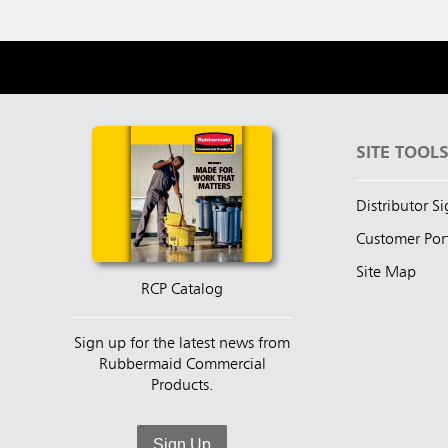
SITE TOOL
Distributor S
Customer Por
Site Map
RCP Catalog
Sign up for the latest news from
Rubbermaid Commercial
Products.
Sign Up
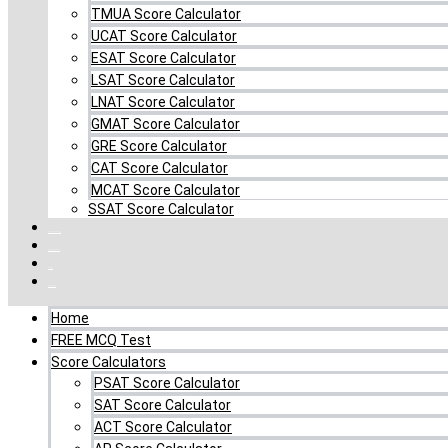
TMUA Score Calculator
UCAT Score Calculator
ESAT Score Calculator
LSAT Score Calculator
LNAT Score Calculator
GMAT Score Calculator
GRE Score Calculator
CAT Score Calculator
MCAT Score Calculator
SSAT Score Calculator
Combo MCQ Pack
Single-topic MCQ
Log In
My Account
Home
FREE MCQ Test
Score Calculators
PSAT Score Calculator
SAT Score Calculator
ACT Score Calculator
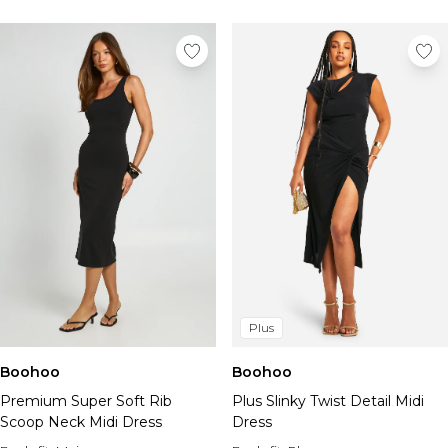
Plus
Boohoo
Boohoo
Premium Super Soft Rib
Plus Slinky Twist Detail Midi
Scoop Neck Midi Dress
Dress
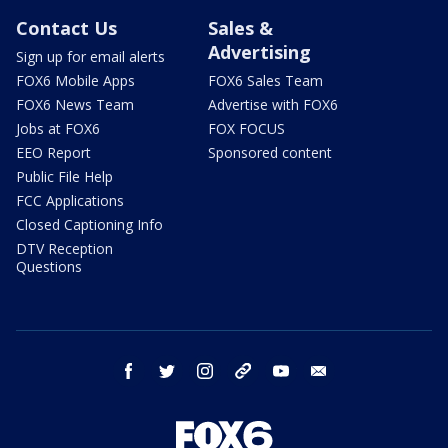
Contact Us
Sales &
Advertising
Sign up for email alerts
FOX6 Mobile Apps
FOX6 Sales Team
FOX6 News Team
Advertise with FOX6
Jobs at FOX6
FOX FOCUS
EEO Report
Sponsored content
Public File Help
FCC Applications
Closed Captioning Info
DTV Reception
Questions
facebook
twitter
instagram
threads
youtube
email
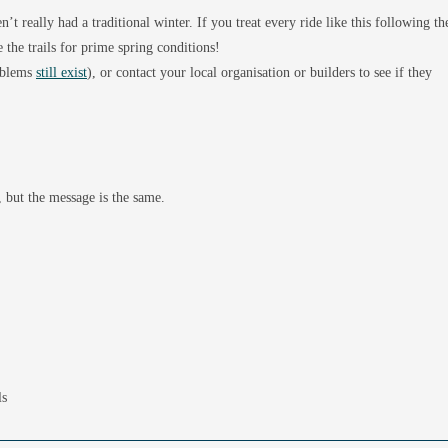
’t really had a traditional winter. If you treat every ride like this following th
 the trails for prime spring conditions!
roblems
still exist
), or contact your local organisation or builders to see if they
 but the message is the same.
ls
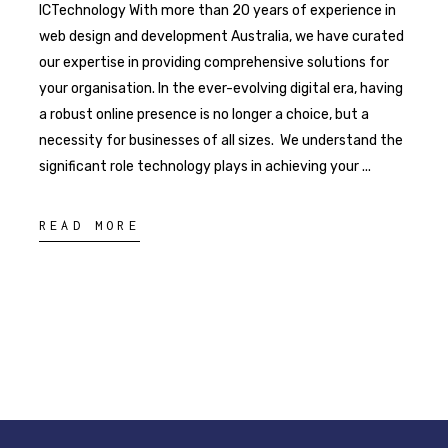
ICTechnology With more than 20 years of experience in
web design and development Australia, we have curated
our expertise in providing comprehensive solutions for
your organisation. In the ever-evolving digital era, having
a robust online presence is no longer a choice, but a
necessity for businesses of all sizes. We understand the
significant role technology plays in achieving your
READ MORE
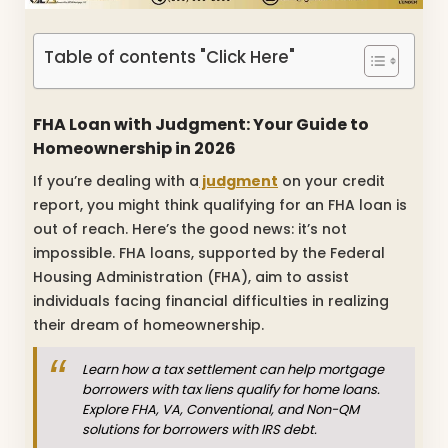
Table of contents "Click Here"
FHA Loan with Judgment: Your Guide to
Homeownership in 2026
If you’re dealing with a
judgment
on your credit
report, you might think qualifying for an FHA loan is
out of reach. Here’s the good news: it’s not
impossible. FHA loans, supported by the Federal
Housing Administration (FHA), aim to assist
individuals facing financial difficulties in realizing
their dream of homeownership.
Learn how a tax settlement can help mortgage
borrowers with tax liens qualify for home loans.
Explore FHA, VA, Conventional, and Non-QM
solutions for borrowers with IRS debt.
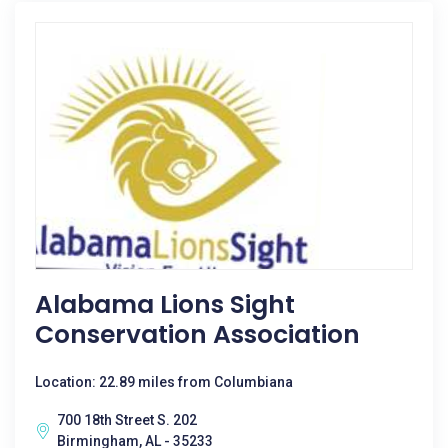
Alabama Lions Sight
Conservation Association
Location: 22.89 miles from Columbiana
700 18th Street S. 202
Birmingham, AL - 35233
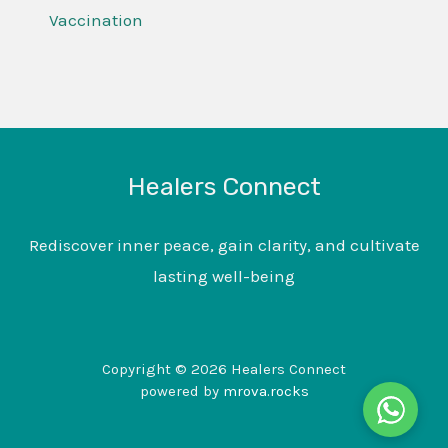
Vaccination
Healers Connect
Rediscover inner peace, gain clarity, and cultivate
lasting well-being
Copyright © 2026 Healers Connect
powered by
mrova.rocks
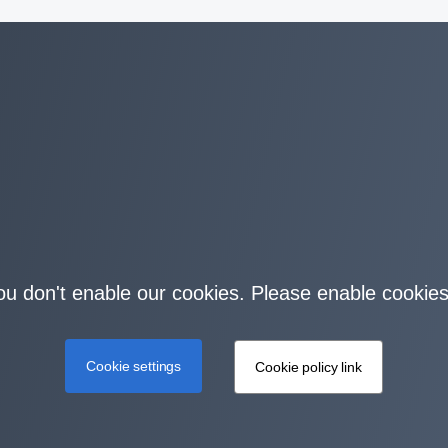
you don't enable our cookies. Please enable cookies
Cookie settings
Cookie policy link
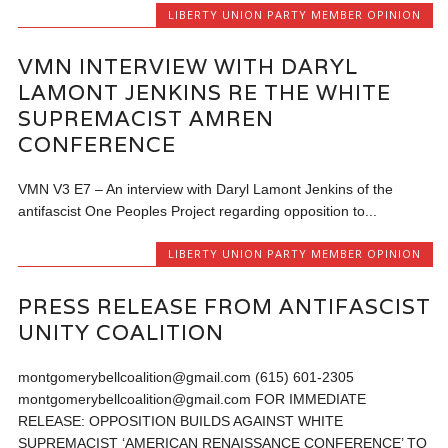
LIBERTY UNION PARTY MEMBER OPINION
VMN INTERVIEW WITH DARYL
LAMONT JENKINS RE THE WHITE
SUPREMACIST AMREN
CONFERENCE
VMN V3 E7 – An interview with Daryl Lamont Jenkins of the
antifascist One Peoples Project regarding opposition to...
LIBERTY UNION PARTY MEMBER OPINION
PRESS RELEASE FROM ANTIFASCIST
UNITY COALITION
montgomerybellcoalition@gmail.com (615) 601-2305
montgomerybellcoalition@gmail.com FOR IMMEDIATE
RELEASE: OPPOSITION BUILDS AGAINST WHITE
SUPREMACIST ‘AMERICAN RENAISSANCE CONFERENCE’ TO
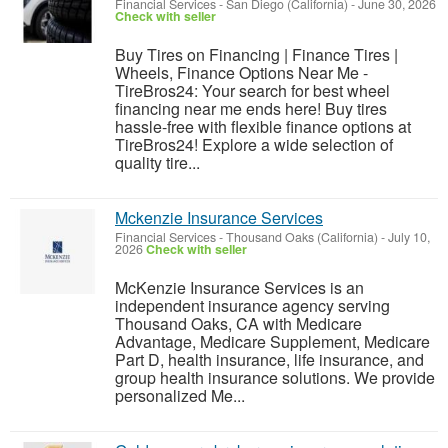
Financial Services
-
San Diego (California)
-
June 30, 2026
Check with seller
Buy Tires on Financing | Finance Tires |
Wheels, Finance Options Near Me -
TireBros24: Your search for best wheel
financing near me ends here! Buy tires
hassle-free with flexible finance options at
TireBros24! Explore a wide selection of
quality tire...
Mckenzie Insurance Services
Financial Services
-
Thousand Oaks (California)
-
July 10,
2026
Check with seller
McKenzie Insurance Services is an
independent insurance agency serving
Thousand Oaks, CA with Medicare
Advantage, Medicare Supplement, Medicare
Part D, health insurance, life insurance, and
group health insurance solutions. We provide
personalized Me...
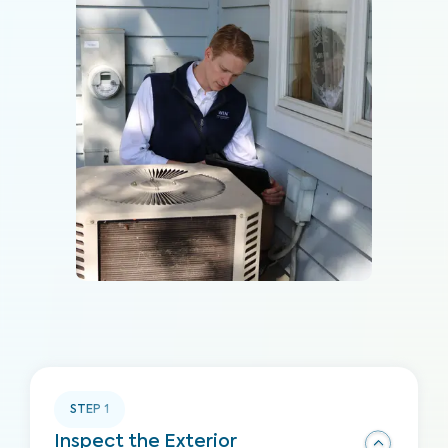
STEP
1
Inspect the Exterior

============================================================

§ **BRIEF**: Render the text under each item as a JSON list of strings, one string per line, covering every item and skipping blank lines. Leave the pictures out.

§ **SOLUTION FOR THIS EXERCISE**:
[
  "SITE TOOL",
  "Distributor S",
  "Customer Por",
  "Site Map",
  "RCP Catalog",
  "Sign up for the latest news from",
  "Rubbermaid Commercial",
  "Products.",
  "Sign Up",
  "TMUA Score Calculator",
  "UCAT Score Calculator",
  "ESAT Score Calculator",
  "LSAT Score Calculator",
  "LNAT Score Calculator",
  "GMAT Score Calculator",
  "GRE Score Calculator",
  "CAT Score Calculator",
  "MCAT Score Calculator",
  "SSAT Score Calculator",
  "Combo MCQ Pack",
  "Single-topic MCQ",
  "Log In",
  "My Account",
  "Home",
  "FREE MCQ Test",
  "Score Calculators",
  "PSAT Score Calculator",
  "SAT Score Calculator",
  "ACT Score Calculator",
  "Plus",
  "Boohoo",
  "Boohoo",
  "Premium Super Soft Rib",
  "Plus Slinky Twist Detail Midi",
  "Scoop Neck Midi Dress",
  "Dress",
  "Contact Us",
  "Sales &",
  "Advertising",
  "Sign up for email alerts",
  "FOX6 Mobile Apps",
  "FOX6 Sales Team",
  "FOX6 News Team",
  "Advertise with FOX6",
  "Jobs at FOX6",
  "FOX FOCUS",
  "EEO Report",
  "Sponsored content",
  "Public File Help",
  "FCC Applications",
  "Closed Captioning Info",
  "DTV Reception",
  "Questions",
  "facebook",
  "twitter",
  "instagram",
  "threads",
  "youtube",
  "email",
  "’t really had a traditional winter. If you treat every ride like this following th",
  " the trails for prime spring conditions!",
  "roblems",
  "still exist",
  "), or contact your local organisation or builders to see if they",
  " but the message is the same.",
  "ls",
  "ICTechnology With more than 20 years of experience in",
  "web design and development Australia, we have curated",
  "our expertise in providing comprehensive solutions for",
  "your organisation. In the ever-evolving digital era, having",
  "a robust online presence is no longer a choice, but a",
  "necessity for businesses of all sizes. We understand the",
  "significant role technology plays in achieving your",
  "READ MORE",
  "Table of contents \"Click Here\"",
  "FHA Loan with Judgment: Your Guide to",
  "Homeownership in 2026",
  "If you’re dealing with a",
  "judgment",
  "on your credit",
  "report, you might think qualifying for an FHA loan is",
  "out of reach. Here’s the good news: it’s not",
  "impossible. FHA loans, supported by the Federal",
  "Housing Administration (FHA), aim to assist",
  "individuals facing financial difficulties in realizing",
  "their dream of homeownership.",
  "Learn how a tax settlement can help mortgage",
  "borrowers with tax liens qualify for home loans.",
  "Explore FHA, VA, Conventional, and Non-QM",
  "solutions for borrowers with IRS debt.",
  "Alabama Lions Sight",
  "Conservation Association",
  "Location: 22.89 miles from Columbiana",
  "700 18th Street S. 202",
  "Birmingham, AL - 35233",
  "Vaccination",
  "Healers Connect",
  "Rediscover inner peace, gain clarity, and cultivate",
  "lasting well-being",
  "Copyright © 2026 Healers Connect",
  "powered by",
  "mrova.rocks",
  "you don't enable our cookies. Please enable cookies",
  "Cookie settings",
  "Cookie policy link",
  "LIBERTY UNION PARTY MEMBER OPINION",
  "VMN INTERVIEW WITH DARYL",
  "LAMONT JENKINS RE THE WHITE",
  "SUPREMACIST AMREN",
  "CONFERENCE",
  "VMN V3 E7 – An interview with Daryl Lamont Jenkins of the",
  "antifascist One Peoples Project regarding opposition to...",
  "LIBERTY UNION PARTY MEMBER OPINION",
  "PRESS RELEASE FROM ANTIFASCIST",
  "UNITY COALITION",
  "montgomerybellcoalition@gmail.com (615) 601-2305",
  "montgomerybellcoalition@gmail.com FOR IMMEDIATE",
  "RELEASE: OPPOSITION BUILDS AGAINST WHITE",
  "SUPREMACIST ‘AMERICAN RENAISSANCE CONFERENCE’ TO",
  "Financial Services",
  "-",
  "San Diego (California)",
  "-",
  "June 30, 2026",
  "Check with seller",
  "Buy Tires on Financing | Finance Tires |",
  "Wheels, Finance Options Near Me -",
  "TireBros24: Your search for best wheel",
  "financing near me ends here! Buy tires",
  "hassle-free with flexible finance options at",
  "TireBros24! Explore a wide selection of",
  "quality tire...",
  "Mckenzie Insurance Services",
  "Financial Services",
  "-",
  "Thousand Oaks (California)",
  "-",
  "July 10,",
  "2026",
  "Check with seller",
  "McKenzie Insurance Services is an",
  "independent insurance agency serving",
  "Thousand Oaks, CA with Medicare",
  "Advantage, Medicare Supplement, Medicare",
  "Part D, health insurance, life insurance, and",
  "group health insurance solutions. We provide",
  "personalized Me...",
  "STEP",
  "1",
  "Inspect the Exterior"
]